** Opening Document passage block **
# combining 2 computers to make a mini supercomputer



## dav2b3 (Nov 25, 2004)

i have two dell computers, one that is about 5 years old and is kinda obselete and a newer dell that is about 2-3 years old and isnt really obselete but some better things are coming out. i was wondering how i could combine these wo computers so they can work together to perform tasks, kind of like a supercomputer. im not asking how to transfer files between them, i want to combine them to form one computer but two towers.


----------



## Sarkast (Sep 12, 2004)

Thats not possible.


----------



## dav2b3 (Nov 25, 2004)

oh ok. thanks anyway.


----------



## FALLOUTGOD (Mar 8, 2005)

If that worked people would be combining their old cars with their new ones to make em faster or something. :laugh: I'm sorry that idea was just too ridiculous to pass up a good luagh on. No offence intended to the poster.


----------



## amar.sondhi (Jun 23, 2009)
** Closing Document passage block **
Parts of the exercise
1 > In the forum thread about combining two computers, how old is the poster's older Dell?
2 > For each statement, say whether it agrees with the forum thread, and quote the words that decide it. (a) The original poster wants to learn how to transfer files between the two computers. (b) Sarkast said the idea is not possible. (c) FALLOUTGOD compared the idea to combining old cars with new ones.
** Opening Supplied entries block **
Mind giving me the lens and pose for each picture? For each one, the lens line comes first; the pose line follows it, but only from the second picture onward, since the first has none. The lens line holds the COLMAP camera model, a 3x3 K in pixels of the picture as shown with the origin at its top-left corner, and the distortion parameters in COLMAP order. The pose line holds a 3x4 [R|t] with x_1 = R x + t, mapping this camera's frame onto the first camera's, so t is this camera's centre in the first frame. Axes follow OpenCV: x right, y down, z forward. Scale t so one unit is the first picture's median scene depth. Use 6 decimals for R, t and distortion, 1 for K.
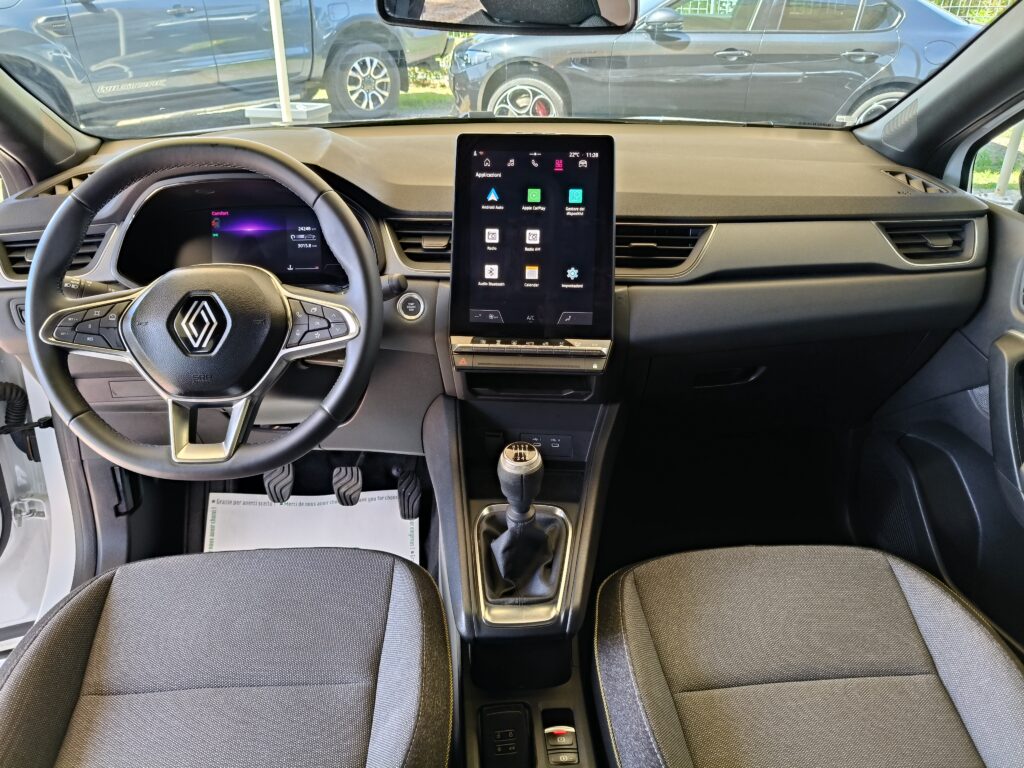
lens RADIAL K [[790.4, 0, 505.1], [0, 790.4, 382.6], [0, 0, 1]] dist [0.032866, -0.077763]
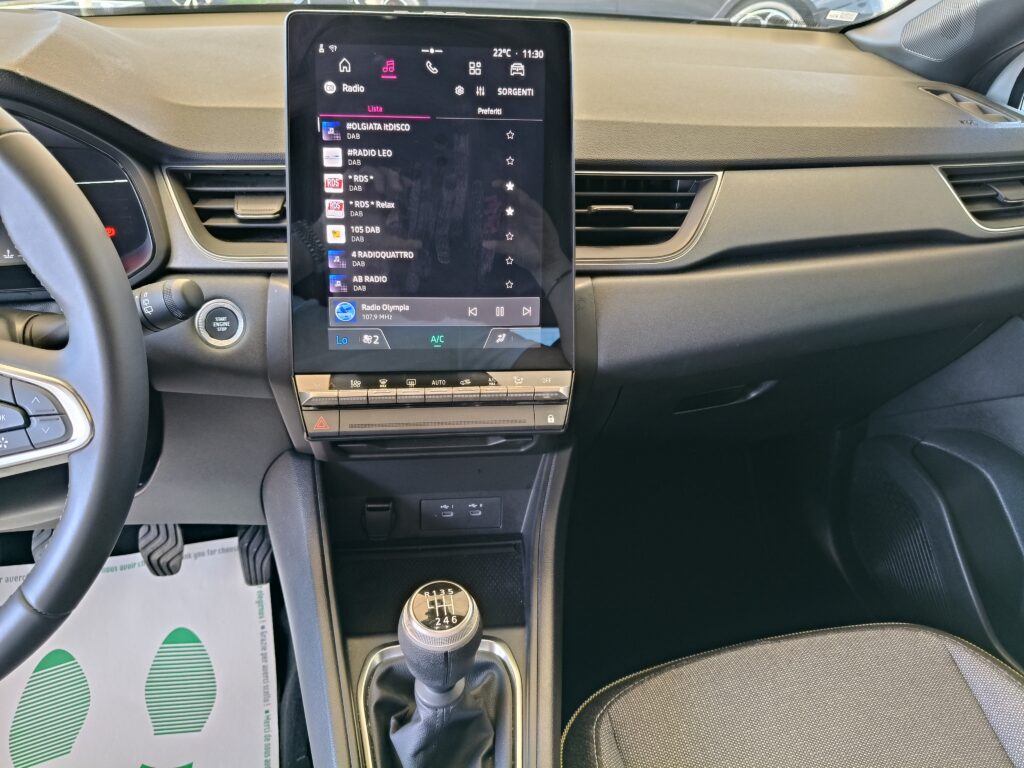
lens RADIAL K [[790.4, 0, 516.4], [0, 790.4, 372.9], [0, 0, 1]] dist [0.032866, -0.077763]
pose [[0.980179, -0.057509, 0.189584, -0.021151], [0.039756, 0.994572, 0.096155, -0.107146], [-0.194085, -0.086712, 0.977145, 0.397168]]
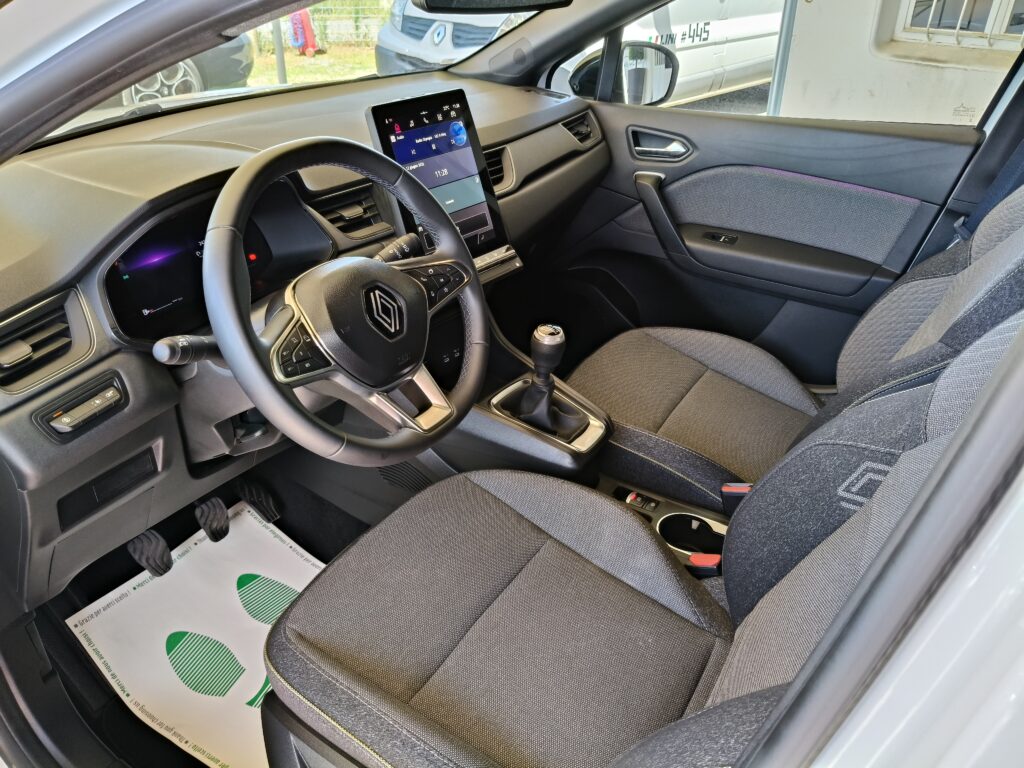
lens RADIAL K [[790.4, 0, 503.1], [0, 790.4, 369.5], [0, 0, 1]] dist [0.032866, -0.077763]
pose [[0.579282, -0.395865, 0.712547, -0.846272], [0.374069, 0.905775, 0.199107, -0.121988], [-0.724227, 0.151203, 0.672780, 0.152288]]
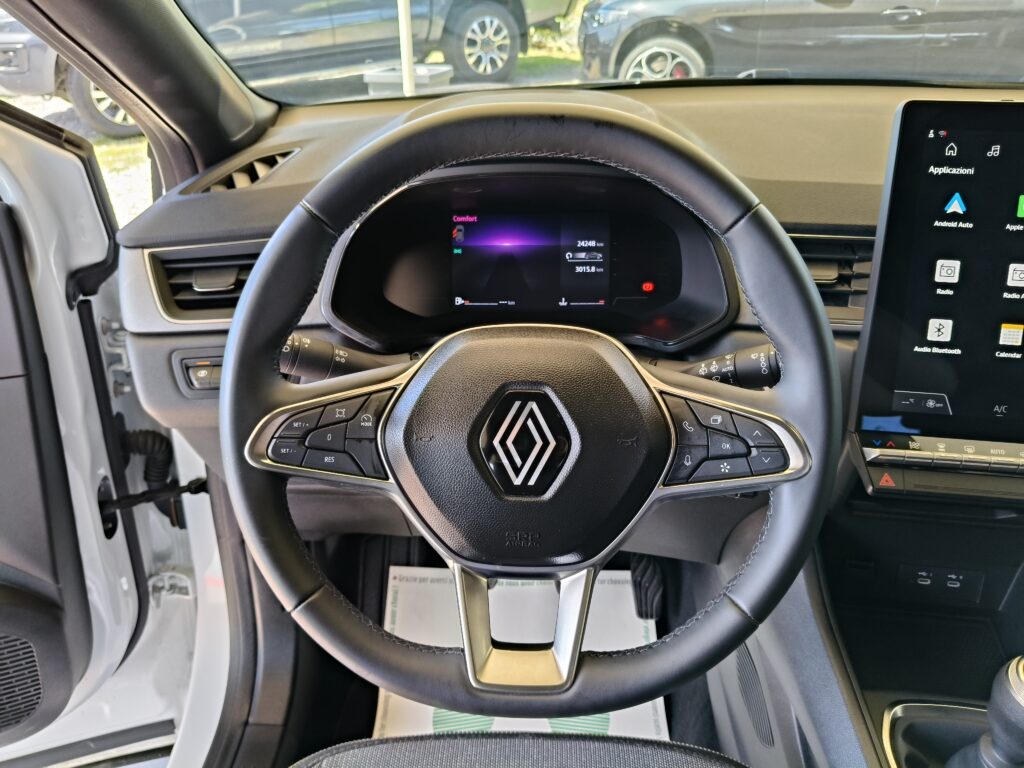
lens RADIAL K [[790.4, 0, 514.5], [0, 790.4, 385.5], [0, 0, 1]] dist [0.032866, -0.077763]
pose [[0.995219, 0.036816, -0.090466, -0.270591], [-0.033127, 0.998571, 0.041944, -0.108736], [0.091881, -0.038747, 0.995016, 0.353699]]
** Closing Supplied entries block **
** Opening Supplied entries block **
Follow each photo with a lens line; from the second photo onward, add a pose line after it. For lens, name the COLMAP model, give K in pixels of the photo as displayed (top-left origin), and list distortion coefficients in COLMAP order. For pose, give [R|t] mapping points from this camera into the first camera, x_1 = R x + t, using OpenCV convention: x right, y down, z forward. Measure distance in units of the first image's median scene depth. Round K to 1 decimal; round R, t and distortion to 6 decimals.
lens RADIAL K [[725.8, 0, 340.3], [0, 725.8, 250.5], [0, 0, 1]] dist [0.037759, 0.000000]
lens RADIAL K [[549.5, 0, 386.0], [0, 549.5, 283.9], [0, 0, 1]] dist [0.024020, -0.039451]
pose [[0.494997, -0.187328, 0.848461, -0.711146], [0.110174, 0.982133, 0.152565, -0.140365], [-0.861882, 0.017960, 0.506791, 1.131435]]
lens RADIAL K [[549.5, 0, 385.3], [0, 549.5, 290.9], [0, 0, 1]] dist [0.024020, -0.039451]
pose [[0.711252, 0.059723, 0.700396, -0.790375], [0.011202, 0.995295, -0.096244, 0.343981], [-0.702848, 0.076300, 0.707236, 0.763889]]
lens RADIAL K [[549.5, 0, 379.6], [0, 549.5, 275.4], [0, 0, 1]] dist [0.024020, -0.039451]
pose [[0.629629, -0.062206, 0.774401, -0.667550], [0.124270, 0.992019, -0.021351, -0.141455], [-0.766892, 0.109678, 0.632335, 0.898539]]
** Closing Supplied entries block **
** Opening Supplied entries block **
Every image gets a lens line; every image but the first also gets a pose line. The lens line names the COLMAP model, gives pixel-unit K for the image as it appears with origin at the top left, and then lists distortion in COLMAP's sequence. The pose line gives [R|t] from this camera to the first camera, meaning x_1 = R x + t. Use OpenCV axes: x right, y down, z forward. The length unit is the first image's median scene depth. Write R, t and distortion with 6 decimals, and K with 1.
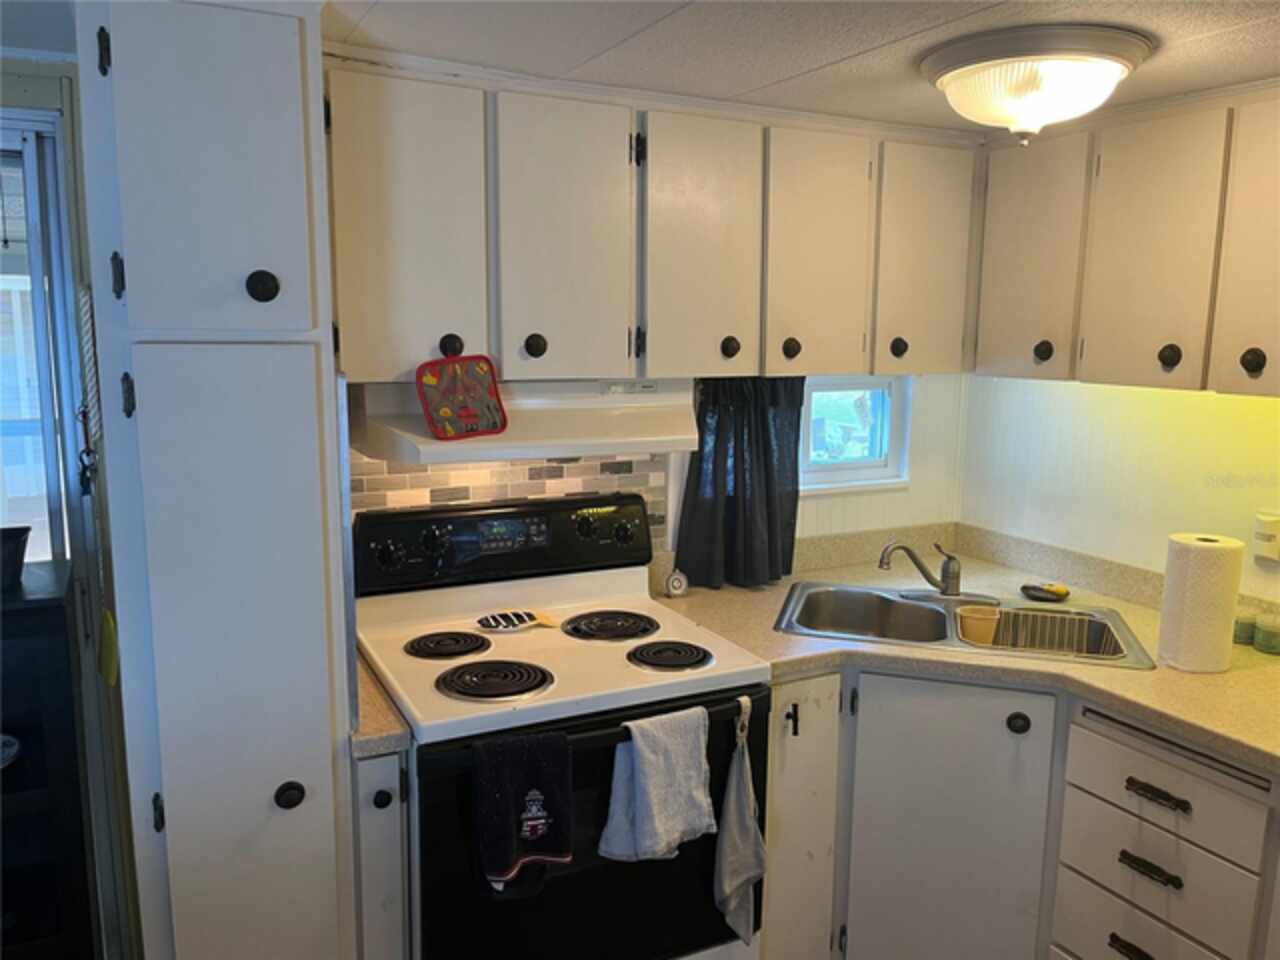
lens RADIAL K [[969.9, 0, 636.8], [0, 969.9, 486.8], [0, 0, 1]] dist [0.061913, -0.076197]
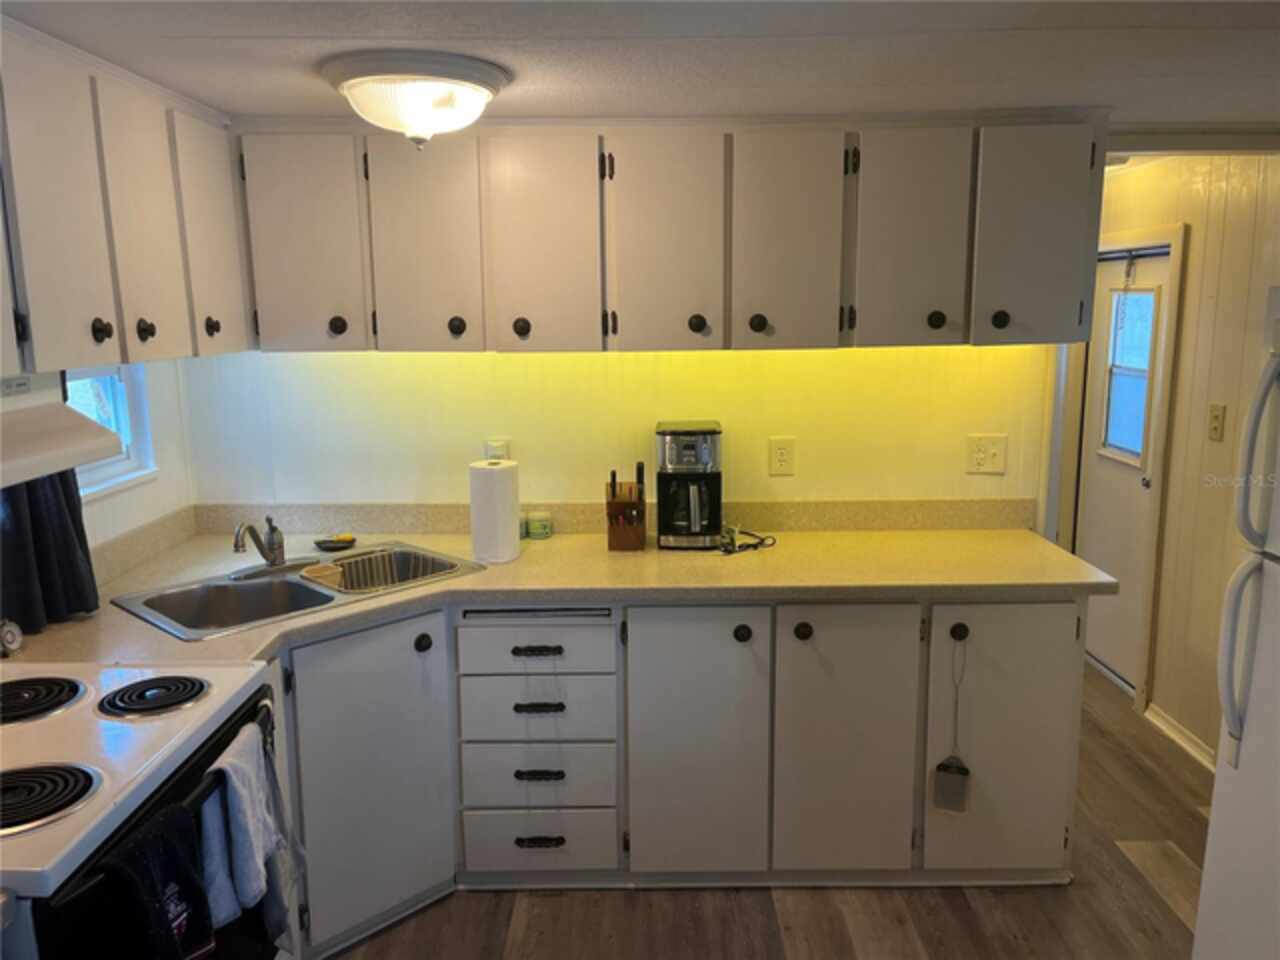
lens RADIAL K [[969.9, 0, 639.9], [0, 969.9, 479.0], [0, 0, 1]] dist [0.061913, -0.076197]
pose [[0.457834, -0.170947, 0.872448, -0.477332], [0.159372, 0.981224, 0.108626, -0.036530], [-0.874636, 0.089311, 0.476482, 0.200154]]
** Closing Supplied entries block **
Solutions to the problems
1 > About 5 years old.

2 >
(a) No: "im not asking how to transfer files between them"
(b) Yes: "Thats not possible."
(c) Yes: "If that worked people would be combining their old cars with their new ones to make em faster or something."